Data Journalist

A majority of Brits believe robots will surpass human intelligence, and a third say they will even be able to form emotional relationships. So what role remains for humans?

We see machines tirelessly doing jobs previously undertaken by humans every day, from the self-checkout counters at the supermarket to robotic vacuum cleaners bumping from skirting board to table leg. So it’s no surprise that a quarter of Brits worry that their own jobs will be seized by robots within a decade, as revealed by a YouGov survey for Trade Union Community and the Fabian Society.

As we face obsolescence caused by the machines that we ourselves designed, it’s time for some soul-searching; what can humans still bring to the table? Will there always be a place for human intelligence?

How smart are robots, compared to humans?

When it comes to intelligence, the majority of Brits are convinced that robots have either already surpassed humans, or will in the near future. One in five (21%) say they have already overtaken us, while four in ten (38%) predict that they will do so in time. Only a fifth (20%) doubt that they will ever be able to reach those levels.

Young people are significantly more likely to think robots either already have developed (26%) or will be able to develop (48%) higher intelligence than humans, compared to one in five (18%) of those aged 55 and above believing they have, and a third (35%) believing they will.

In the same vein, older generations are more than twice as likely to think robots will never develop human levels of intelligence.

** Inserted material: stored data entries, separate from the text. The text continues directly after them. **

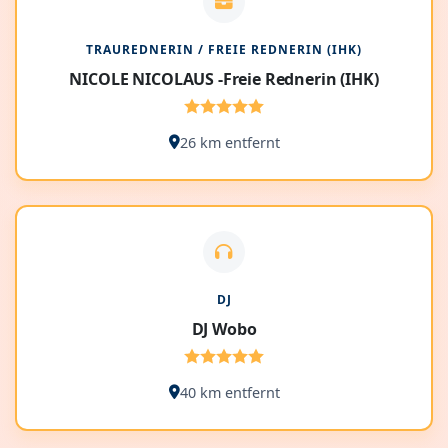
TRAUREDNERIN / FREIE REDNERIN (IHK)
NICOLE NICOLAUS -Freie Rednerin (IHK)
26 km entfernt
DJ
DJ Wobo
40 km entfernt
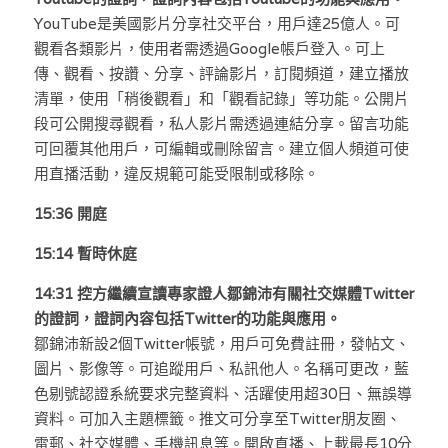
林伯強專欄
條款及細則
YouTube是美國影片分享社交平台，用戶達25億人。可
觀看各類影片，使用者需透過Google帳戶登入。可上
馮煒光專欄
關於我們
傳、觀看、按讚、分享、評論影片，訂閱頻道，建立播放
清單，使用「稍後觀看」和「觀看記錄」等功能。公開片
趙處機專欄
段可公開搜尋觀看，私人影片需透過連結分享。留言功能
KOL 精選
可回覆其他用戶，可編輯或刪除留言。建立個人頻道可使
用直播活動，違反規範可能受限制或移除。
大衛sir專欄
15:36 開庭
曾子晴 - 晴深直說
15:14 
暫時休庭
龔靜儀大律師專欄
14:31 控方繼續宣讀專家證人鄒錦沛有關社交媒體Twitter
的證詞，證詞內容包括Twitter的功能與應用。
陳貴春大律師專欄
鄒錦沛新設2個Twitter帳號，用戶可免費註冊，發帖文、
圖片、影像等。可追蹤用戶、私訊他人。名稱可更改，藍
陳子遷律師專欄
色剔號認證系統要求完整資料、活躍使用超30日、無誤導
資料。可加入主題標籤。推文可分享至Twitter朋友圈、
羅浚軒專欄
電郵、社交媒體、手機訊息等。開啟直播、上載最長10分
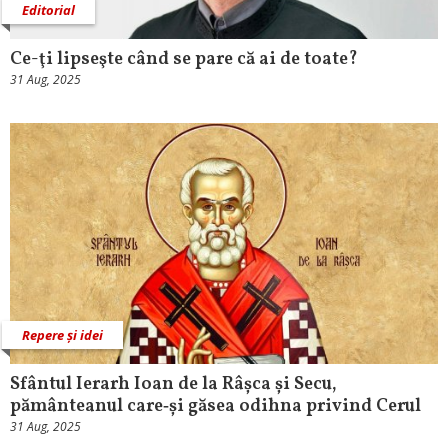
Editorial
Ce-ţi lipseşte când se pare că ai de toate?
31 Aug, 2025
Repere și idei
Sfântul Ierarh Ioan de la Râșca și Secu,
pământeanul care‑și găsea odihna privind Cerul
31 Aug, 2025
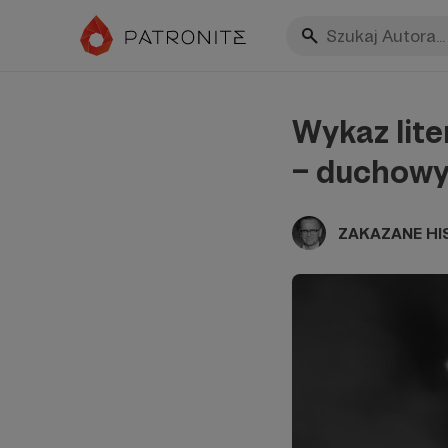
Wykaz lite
– duchowy
ZAKAZANE HI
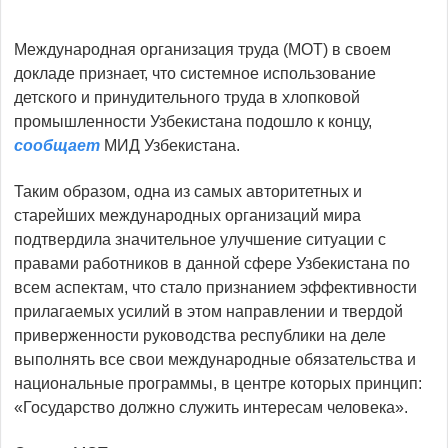
Международная организация труда (МОТ) в своем
докладе признает, что системное использование
детского и принудительного труда в хлопковой
промышленности Узбекистана подошло к концу,
сообщает
МИД Узбекистана.
Таким образом, одна из самых авторитетных и
старейших международных организаций мира
подтвердила значительное улучшение ситуации с
правами работников в данной сфере Узбекистана по
всем аспектам, что стало признанием эффективности
прилагаемых усилий в этом направлении и твердой
приверженности руководства республики на деле
выполнять все свои международные обязательства и
национальные программы, в центре которых принцип:
«Государство должно служить интересам человека».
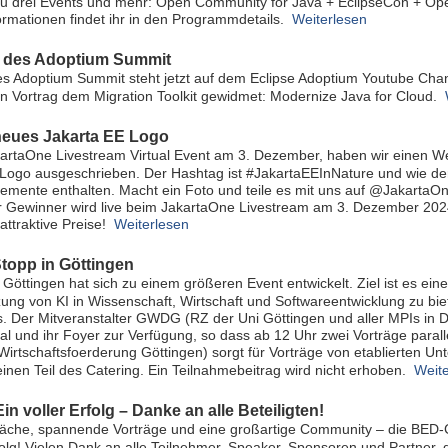
zu drei Events und mehr: Open Community for Java + EclipseCon + Op
ormationen findet ihr in den Programmdetails.
Weiterlesen
 des Adoptium Summit
s Adoptium Summit steht jetzt auf dem Eclipse Adoptium Youtube Chan
in Vortrag dem Migration Toolkit gewidmet: Modernize Java for Cloud.
neues Jakarta EE Logo
rtaOne Livestream Virtual Event am 3. Dezember, haben wir einen We
Logo ausgeschrieben. Der Hashtag ist #JakartaEEInNature und wie der
emente enthalten. Macht ein Foto und teile es mit uns auf @JakartaO
r Gewinner wird live beim JakartaOne Livestream am 3. Dezember 20
attraktive Preise!
Weiterlesen
topp in Göttingen
 Göttingen hat sich zu einem größeren Event entwickelt. Ziel ist es 
zung von KI in Wissenschaft, Wirtschaft und Softwareentwicklung zu bie
 Der Mitveranstalter GWDG (RZ der Uni Göttingen und aller MPIs in De
l und ihr Foyer zur Verfügung, so dass ab 12 Uhr zwei Vorträge paral
rtschaftsfoerderung Göttingen) sorgt für Vorträge von etablierten U
einen Teil des Catering. Ein Teilnahmebeitrag wird nicht erhoben.
Weit
n voller Erfolg – Danke an alle Beteiligten!
räche, spannende Vorträge und eine großartige Community – die BED
rfolg! Vielen Dank an alle Teilnehmer, Speaker, Sponsoren und Partner, 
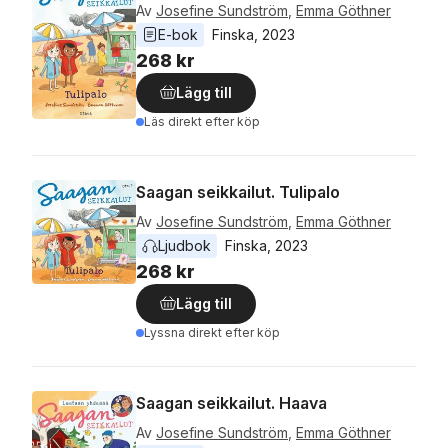
Av
Josefine Sundström
,
Emma Göthner
E-bok
Finska
, 
2023
268 kr
Lägg till
Läs direkt efter köp
Saagan seikkailut. Tulipalo
Av
Josefine Sundström
,
Emma Göthner
Ljudbok
Finska
, 
2023
268 kr
Lägg till
Lyssna direkt efter köp
Saagan seikkailut. Haava
Av
Josefine Sundström
,
Emma Göthner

One in four (26%) of over 55s feel that way, compared to just one in eight (12%) of those aged from 18 to 24.

Can robots really be our friends?

Worry though we might about robots taking jobs from humans, it’s often said that at least the capacity for emotion, sensitivity and creativity is ours alone.

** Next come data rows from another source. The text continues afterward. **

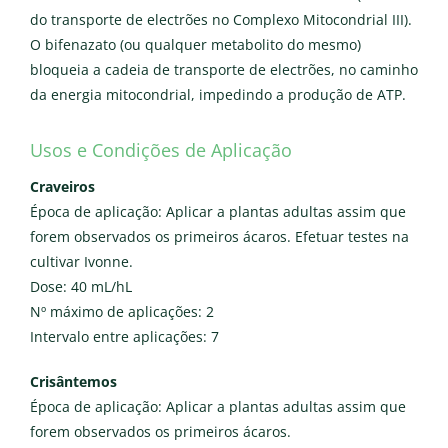
do transporte de electrões no Complexo Mitocondrial III).
O bifenazato (ou qualquer metabolito do mesmo)
bloqueia a cadeia de transporte de electrões, no caminho
da energia mitocondrial, impedindo a produção de ATP.
Usos e Condições de Aplicação
Craveiros
Época de aplicação: Aplicar a plantas adultas assim que
forem observados os primeiros ácaros. Efetuar testes na
cultivar Ivonne.
Dose: 40 mL/hL
Nº máximo de aplicações: 2
Intervalo entre aplicações: 7
Crisântemos
Época de aplicação: Aplicar a plantas adultas assim que
forem observados os primeiros ácaros.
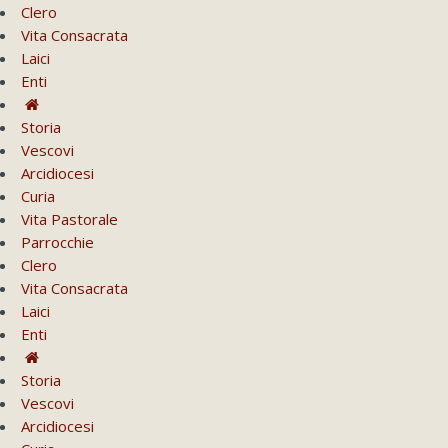
Clero
Vita Consacrata
Laici
Enti
Storia
Vescovi
Arcidiocesi
Curia
Vita Pastorale
Parrocchie
Clero
Vita Consacrata
Laici
Enti
Storia
Vescovi
Arcidiocesi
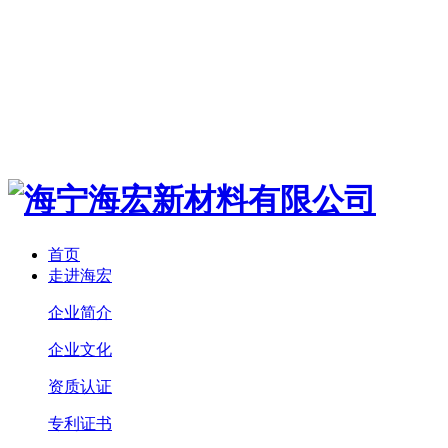
首页
走进海宏
企业简介
企业文化
资质认证
专利证书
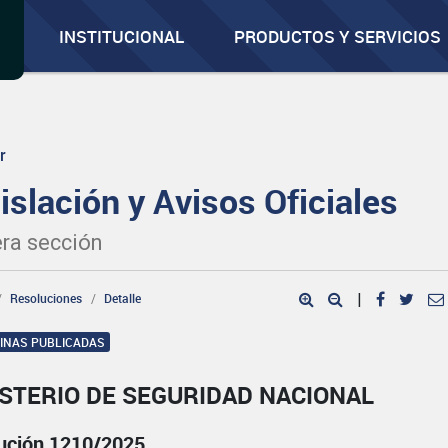
INSTITUCIONAL
PRODUCTOS Y SERVICIOS
r
islación y Avisos Oficiales
ra sección
Resoluciones
Detalle
|
GINAS PUBLICADAS
STERIO DE SEGURIDAD NACIONAL
ución 1210/2025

However, researchers are already creating robots capable of displaying compassion – a development which could have a revolutionary effect on society, with empathetic robot nurses capable of caring for our elderly.

Just one in twenty (6%) Brits think robots have already developed emotional capacities advanced enough to form relationships with humans, but over a quarter (28%) think they will do so in the future.

Young people are significantly more likely to see this as a possibility, with nearly half (45%) of 18 to 24 year olds saying so compared to just one in five (19%) of those aged 55 and above. Just a third (35%) of those aged 18 to 24 think robots will never be able to develop advanced enough emotional capacities to rival human relationships, rising to just under half (45%) of the population as a whole.

What exactly is a robot?

YouGov research reveals Brits are divided on exactly what they think counts as a robot. Respondents were given a list of different technologies and asked which they classified as a robot.

The form of technology most likely to count is ‘machine automation’ – inventions such as driverless cars or automated vacuum cleaners, which six in ten Brits (61%) are robots. Half (49%) of Brits see machines capable of providing companionship, such as Alexa or Siri, as robots. 

One in five Brits (22%) would classify ‘machine-assisted technology’ – such as a self-checkout machine, or an ATM, for example – as a robot. The same proportion (23%) see machines capable of following non-verbal commands, like a GPS device, as robots. Just under a fifth (18%) see none of the above as robots.